→ What you will do
Rewrite every line of the entries below, putting "Carry out" wherever "Conduct" appears and leaving everything else untouched.

→ Material to process

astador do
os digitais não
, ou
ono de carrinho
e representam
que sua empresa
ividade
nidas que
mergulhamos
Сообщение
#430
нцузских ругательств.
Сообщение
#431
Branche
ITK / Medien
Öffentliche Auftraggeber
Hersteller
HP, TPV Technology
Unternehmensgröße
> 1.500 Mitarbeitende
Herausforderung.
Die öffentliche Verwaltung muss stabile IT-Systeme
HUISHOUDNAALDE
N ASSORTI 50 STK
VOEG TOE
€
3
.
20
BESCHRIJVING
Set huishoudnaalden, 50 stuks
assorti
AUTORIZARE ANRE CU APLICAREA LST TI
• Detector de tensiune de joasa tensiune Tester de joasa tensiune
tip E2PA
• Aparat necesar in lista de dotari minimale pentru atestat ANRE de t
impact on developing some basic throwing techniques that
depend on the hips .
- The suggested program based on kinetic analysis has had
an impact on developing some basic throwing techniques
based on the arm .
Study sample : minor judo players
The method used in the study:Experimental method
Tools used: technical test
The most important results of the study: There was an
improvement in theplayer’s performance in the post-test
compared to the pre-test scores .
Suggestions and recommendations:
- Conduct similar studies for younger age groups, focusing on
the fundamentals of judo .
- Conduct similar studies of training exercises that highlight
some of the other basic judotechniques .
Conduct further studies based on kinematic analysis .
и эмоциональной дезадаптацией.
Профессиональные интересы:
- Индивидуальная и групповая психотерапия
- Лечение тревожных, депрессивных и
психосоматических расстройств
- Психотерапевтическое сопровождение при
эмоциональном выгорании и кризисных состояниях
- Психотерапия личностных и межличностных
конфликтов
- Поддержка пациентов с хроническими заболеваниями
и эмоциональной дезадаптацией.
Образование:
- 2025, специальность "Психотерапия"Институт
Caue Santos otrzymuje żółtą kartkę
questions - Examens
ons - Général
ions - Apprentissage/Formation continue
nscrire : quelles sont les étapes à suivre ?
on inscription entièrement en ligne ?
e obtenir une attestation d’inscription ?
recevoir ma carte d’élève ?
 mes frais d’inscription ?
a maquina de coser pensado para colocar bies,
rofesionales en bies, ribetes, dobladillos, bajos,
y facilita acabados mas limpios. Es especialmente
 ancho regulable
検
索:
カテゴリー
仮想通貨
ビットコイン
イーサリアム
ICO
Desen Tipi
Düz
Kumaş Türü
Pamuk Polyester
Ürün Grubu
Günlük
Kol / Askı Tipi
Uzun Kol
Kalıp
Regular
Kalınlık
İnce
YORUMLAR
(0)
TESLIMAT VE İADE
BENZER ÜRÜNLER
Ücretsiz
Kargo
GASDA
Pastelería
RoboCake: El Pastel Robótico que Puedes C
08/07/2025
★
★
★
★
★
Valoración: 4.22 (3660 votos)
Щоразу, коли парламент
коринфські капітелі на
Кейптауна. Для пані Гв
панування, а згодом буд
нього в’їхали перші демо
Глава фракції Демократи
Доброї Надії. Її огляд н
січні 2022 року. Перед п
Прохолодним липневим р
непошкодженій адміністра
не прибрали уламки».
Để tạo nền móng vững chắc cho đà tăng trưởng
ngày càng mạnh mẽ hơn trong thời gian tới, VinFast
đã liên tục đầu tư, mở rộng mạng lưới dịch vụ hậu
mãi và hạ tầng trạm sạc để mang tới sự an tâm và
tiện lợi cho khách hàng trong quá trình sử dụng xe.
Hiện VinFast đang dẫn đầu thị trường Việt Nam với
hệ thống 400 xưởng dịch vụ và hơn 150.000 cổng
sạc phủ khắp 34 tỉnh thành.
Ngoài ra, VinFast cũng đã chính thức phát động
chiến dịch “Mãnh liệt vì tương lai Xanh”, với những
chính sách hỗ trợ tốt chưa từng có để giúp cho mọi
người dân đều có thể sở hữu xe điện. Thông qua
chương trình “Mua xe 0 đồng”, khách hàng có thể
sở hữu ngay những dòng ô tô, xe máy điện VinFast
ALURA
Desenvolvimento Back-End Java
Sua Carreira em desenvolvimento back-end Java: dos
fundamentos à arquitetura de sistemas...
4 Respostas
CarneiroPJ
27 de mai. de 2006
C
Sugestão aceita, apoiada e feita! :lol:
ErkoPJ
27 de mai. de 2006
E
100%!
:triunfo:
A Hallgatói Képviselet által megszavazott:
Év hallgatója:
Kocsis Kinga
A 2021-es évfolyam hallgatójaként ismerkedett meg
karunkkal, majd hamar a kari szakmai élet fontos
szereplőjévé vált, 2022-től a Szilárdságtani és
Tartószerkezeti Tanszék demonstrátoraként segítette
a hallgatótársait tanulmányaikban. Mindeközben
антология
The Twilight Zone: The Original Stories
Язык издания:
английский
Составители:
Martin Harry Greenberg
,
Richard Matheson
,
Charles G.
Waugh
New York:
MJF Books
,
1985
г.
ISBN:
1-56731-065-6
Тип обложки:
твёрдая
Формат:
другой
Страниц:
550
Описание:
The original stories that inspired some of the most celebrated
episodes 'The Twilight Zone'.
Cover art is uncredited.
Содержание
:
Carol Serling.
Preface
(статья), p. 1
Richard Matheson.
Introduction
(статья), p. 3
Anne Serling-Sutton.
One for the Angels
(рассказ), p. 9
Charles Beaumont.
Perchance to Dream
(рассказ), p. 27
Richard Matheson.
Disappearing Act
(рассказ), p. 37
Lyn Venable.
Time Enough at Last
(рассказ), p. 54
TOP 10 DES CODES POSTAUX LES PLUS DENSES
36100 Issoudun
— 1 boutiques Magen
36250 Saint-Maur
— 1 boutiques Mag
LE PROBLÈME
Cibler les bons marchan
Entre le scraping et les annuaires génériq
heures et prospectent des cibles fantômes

→ Response to this exercise
astador do
os digitais não
, ou
ono de carrinho
e representam
que sua empresa
ividade
nidas que
mergulhamos
Сообщение
#430
нцузских ругательств.
Сообщение
#431
Branche
ITK / Medien
Öffentliche Auftraggeber
Hersteller
HP, TPV Technology
Unternehmensgröße
> 1.500 Mitarbeitende
Herausforderung.
Die öffentliche Verwaltung muss stabile IT-Systeme
HUISHOUDNAALDE
N ASSORTI 50 STK
VOEG TOE
€
3
.
20
BESCHRIJVING
Set huishoudnaalden, 50 stuks
assorti
AUTORIZARE ANRE CU APLICAREA LST TI
• Detector de tensiune de joasa tensiune Tester de joasa tensiune
tip E2PA
• Aparat necesar in lista de dotari minimale pentru atestat ANRE de t
impact on developing some basic throwing techniques that
depend on the hips .
- The suggested program based on kinetic analysis has had
an impact on developing some basic throwing techniques
based on the arm .
Study sample : minor judo players
The method used in the study:Experimental method
Tools used: technical test
The most important results of the study: There was an
improvement in theplayer’s performance in the post-test
compared to the pre-test scores .
Suggestions and recommendations:
- Carry out similar studies for younger age groups, focusing on
the fundamentals of judo .
- Carry out similar studies of training exercises that highlight
some of the other basic judotechniques .
Carry out further studies based on kinematic analysis .
и эмоциональной дезадаптацией.
Профессиональные интересы:
- Индивидуальная и групповая психотерапия
- Лечение тревожных, депрессивных и
психосоматических расстройств
- Психотерапевтическое сопровождение при
эмоциональном выгорании и кризисных состояниях
- Психотерапия личностных и межличностных
конфликтов
- Поддержка пациентов с хроническими заболеваниями
и эмоциональной дезадаптацией.
Образование:
- 2025, специальность "Психотерапия"Институт
Caue Santos otrzymuje żółtą kartkę
questions - Examens
ons - Général
ions - Apprentissage/Formation continue
nscrire : quelles sont les étapes à suivre ?
on inscription entièrement en ligne ?
e obtenir une attestation d’inscription ?
recevoir ma carte d’élève ?
 mes frais d’inscription ?
a maquina de coser pensado para colocar bies,
rofesionales en bies, ribetes, dobladillos, bajos,
y facilita acabados mas limpios. Es especialmente
 ancho regulable
検
索:
カテゴリー
仮想通貨
ビットコイン
イーサリアム
ICO
Desen Tipi
Düz
Kumaş Türü
Pamuk Polyester
Ürün Grubu
Günlük
Kol / Askı Tipi
Uzun Kol
Kalıp
Regular
Kalınlık
İnce
YORUMLAR
(0)
TESLIMAT VE İADE
BENZER ÜRÜNLER
Ücretsiz
Kargo
GASDA
Pastelería
RoboCake: El Pastel Robótico que Puedes C
08/07/2025
★
★
★
★
★
Valoración: 4.22 (3660 votos)
Щоразу, коли парламент
коринфські капітелі на
Кейптауна. Для пані Гв
панування, а згодом буд
нього в’їхали перші демо
Глава фракції Демократи
Доброї Надії. Її огляд н
січні 2022 року. Перед п
Прохолодним липневим р
непошкодженій адміністра
не прибрали уламки».
Để tạo nền móng vững chắc cho đà tăng trưởng
ngày càng mạnh mẽ hơn trong thời gian tới, VinFast
đã liên tục đầu tư, mở rộng mạng lưới dịch vụ hậu
mãi và hạ tầng trạm sạc để mang tới sự an tâm và
tiện lợi cho khách hàng trong quá trình sử dụng xe.
Hiện VinFast đang dẫn đầu thị trường Việt Nam với
hệ thống 400 xưởng dịch vụ và hơn 150.000 cổng
sạc phủ khắp 34 tỉnh thành.
Ngoài ra, VinFast cũng đã chính thức phát động
chiến dịch “Mãnh liệt vì tương lai Xanh”, với những
chính sách hỗ trợ tốt chưa từng có để giúp cho mọi
người dân đều có thể sở hữu xe điện. Thông qua
chương trình “Mua xe 0 đồng”, khách hàng có thể
sở hữu ngay những dòng ô tô, xe máy điện VinFast
ALURA
Desenvolvimento Back-End Java
Sua Carreira em desenvolvimento back-end Java: dos
fundamentos à arquitetura de sistemas...
4 Respostas
CarneiroPJ
27 de mai. de 2006
C
Sugestão aceita, apoiada e feita! :lol:
ErkoPJ
27 de mai. de 2006
E
100%!
:triunfo:
A Hallgatói Képviselet által megszavazott:
Év hallgatója:
Kocsis Kinga
A 2021-es évfolyam hallgatójaként ismerkedett meg
karunkkal, majd hamar a kari szakmai élet fontos
szereplőjévé vált, 2022-től a Szilárdságtani és
Tartószerkezeti Tanszék demonstrátoraként segítette
a hallgatótársait tanulmányaikban. Mindeközben
антология
The Twilight Zone: The Original Stories
Язык издания:
английский
Составители:
Martin Harry Greenberg
,
Richard Matheson
,
Charles G.
Waugh
New York:
MJF Books
,
1985
г.
ISBN:
1-56731-065-6
Тип обложки:
твёрдая
Формат:
другой
Страниц:
550
Описание:
The original stories that inspired some of the most celebrated
episodes 'The Twilight Zone'.
Cover art is uncredited.
Содержание
:
Carol Serling.
Preface
(статья), p. 1
Richard Matheson.
Introduction
(статья), p. 3
Anne Serling-Sutton.
One for the Angels
(рассказ), p. 9
Charles Beaumont.
Perchance to Dream
(рассказ), p. 27
Richard Matheson.
Disappearing Act
(рассказ), p. 37
Lyn Venable.
Time Enough at Last
(рассказ), p. 54
TOP 10 DES CODES POSTAUX LES PLUS DENSES
36100 Issoudun
— 1 boutiques Magen
36250 Saint-Maur
— 1 boutiques Mag
LE PROBLÈME
Cibler les bons marchan
Entre le scraping et les annuaires génériq
heures et prospectent des cibles fantômes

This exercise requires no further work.